(Collected data)
--- START ---
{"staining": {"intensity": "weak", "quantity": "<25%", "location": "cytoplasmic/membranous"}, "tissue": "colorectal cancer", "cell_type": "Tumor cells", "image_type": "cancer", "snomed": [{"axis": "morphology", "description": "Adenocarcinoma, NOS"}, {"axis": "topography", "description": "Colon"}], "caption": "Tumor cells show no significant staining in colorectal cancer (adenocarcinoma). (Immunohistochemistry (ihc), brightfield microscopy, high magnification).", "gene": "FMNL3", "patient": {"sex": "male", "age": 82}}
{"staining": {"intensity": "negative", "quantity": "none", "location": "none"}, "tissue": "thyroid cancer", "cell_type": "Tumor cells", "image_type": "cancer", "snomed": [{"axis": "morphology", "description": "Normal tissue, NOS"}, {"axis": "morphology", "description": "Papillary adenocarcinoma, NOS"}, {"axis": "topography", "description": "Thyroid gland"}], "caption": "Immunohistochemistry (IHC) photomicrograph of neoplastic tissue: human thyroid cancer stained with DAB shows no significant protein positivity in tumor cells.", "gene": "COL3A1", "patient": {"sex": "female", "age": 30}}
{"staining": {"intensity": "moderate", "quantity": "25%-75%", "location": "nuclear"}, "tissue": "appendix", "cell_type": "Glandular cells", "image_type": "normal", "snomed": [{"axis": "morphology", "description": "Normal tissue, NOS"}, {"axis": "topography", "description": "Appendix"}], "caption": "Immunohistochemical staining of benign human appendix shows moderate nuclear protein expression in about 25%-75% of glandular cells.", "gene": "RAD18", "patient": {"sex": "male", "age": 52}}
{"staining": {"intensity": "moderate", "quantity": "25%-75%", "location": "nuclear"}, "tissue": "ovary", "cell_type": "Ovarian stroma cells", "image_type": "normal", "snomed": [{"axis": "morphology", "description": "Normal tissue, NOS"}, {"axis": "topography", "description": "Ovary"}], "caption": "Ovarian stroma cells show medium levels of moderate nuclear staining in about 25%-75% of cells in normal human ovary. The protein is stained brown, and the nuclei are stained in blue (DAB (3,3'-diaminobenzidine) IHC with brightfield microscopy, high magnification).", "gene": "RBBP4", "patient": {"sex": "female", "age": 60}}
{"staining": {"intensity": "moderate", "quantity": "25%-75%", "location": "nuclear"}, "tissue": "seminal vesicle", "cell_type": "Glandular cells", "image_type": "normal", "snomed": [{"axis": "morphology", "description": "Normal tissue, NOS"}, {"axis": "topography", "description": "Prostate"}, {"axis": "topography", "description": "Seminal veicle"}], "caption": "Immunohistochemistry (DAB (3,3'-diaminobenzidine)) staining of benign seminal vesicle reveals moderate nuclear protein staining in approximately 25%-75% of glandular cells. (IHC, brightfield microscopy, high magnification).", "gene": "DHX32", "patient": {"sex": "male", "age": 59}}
--- END ---
- [The problem]: I need each line above reproduced exactly.

- [Exercise response]:
{"staining": {"intensity": "weak", "quantity": "<25%", "location": "cytoplasmic/membranous"}, "tissue": "colorectal cancer", "cell_type": "Tumor cells", "image_type": "cancer", "snomed": [{"axis": "morphology", "description": "Adenocarcinoma, NOS"}, {"axis": "topography", "description": "Colon"}], "caption": "Tumor cells show no significant staining in colorectal cancer (adenocarcinoma). (Immunohistochemistry (ihc), brightfield microscopy, high magnification).", "gene": "FMNL3", "patient": {"sex": "male", "age": 82}}
{"staining": {"intensity": "negative", "quantity": "none", "location": "none"}, "tissue": "thyroid cancer", "cell_type": "Tumor cells", "image_type": "cancer", "snomed": [{"axis": "morphology", "description": "Normal tissue, NOS"}, {"axis": "morphology", "description": "Papillary adenocarcinoma, NOS"}, {"axis": "topography", "description": "Thyroid gland"}], "caption": "Immunohistochemistry (IHC) photomicrograph of neoplastic tissue: human thyroid cancer stained with DAB shows no significant protein positivity in tumor cells.", "gene": "COL3A1", "patient": {"sex": "female", "age": 30}}
{"staining": {"intensity": "moderate", "quantity": "25%-75%", "location": "nuclear"}, "tissue": "appendix", "cell_type": "Glandular cells", "image_type": "normal", "snomed": [{"axis": "morphology", "description": "Normal tissue, NOS"}, {"axis": "topography", "description": "Appendix"}], "caption": "Immunohistochemical staining of benign human appendix shows moderate nuclear protein expression in about 25%-75% of glandular cells.", "gene": "RAD18", "patient": {"sex": "male", "age": 52}}
{"staining": {"intensity": "moderate", "quantity": "25%-75%", "location": "nuclear"}, "tissue": "ovary", "cell_type": "Ovarian stroma cells", "image_type": "normal", "snomed": [{"axis": "morphology", "description": "Normal tissue, NOS"}, {"axis": "topography", "description": "Ovary"}], "caption": "Ovarian stroma cells show medium levels of moderate nuclear staining in about 25%-75% of cells in normal human ovary. The protein is stained brown, and the nuclei are stained in blue (DAB (3,3'-diaminobenzidine) IHC with brightfield microscopy, high magnification).", "gene": "RBBP4", "patient": {"sex": "female", "age": 60}}
{"staining": {"intensity": "moderate", "quantity": "25%-75%", "location": "nuclear"}, "tissue": "seminal vesicle", "cell_type": "Glandular cells", "image_type": "normal", "snomed": [{"axis": "morphology", "description": "Normal tissue, NOS"}, {"axis": "topography", "description": "Prostate"}, {"axis": "topography", "description": "Seminal veicle"}], "caption": "Immunohistochemistry (DAB (3,3'-diaminobenzidine)) staining of benign seminal vesicle reveals moderate nuclear protein staining in approximately 25%-75% of glandular cells. (IHC, brightfield microscopy, high magnification).", "gene": "DHX32", "patient": {"sex": "male", "age": 59}}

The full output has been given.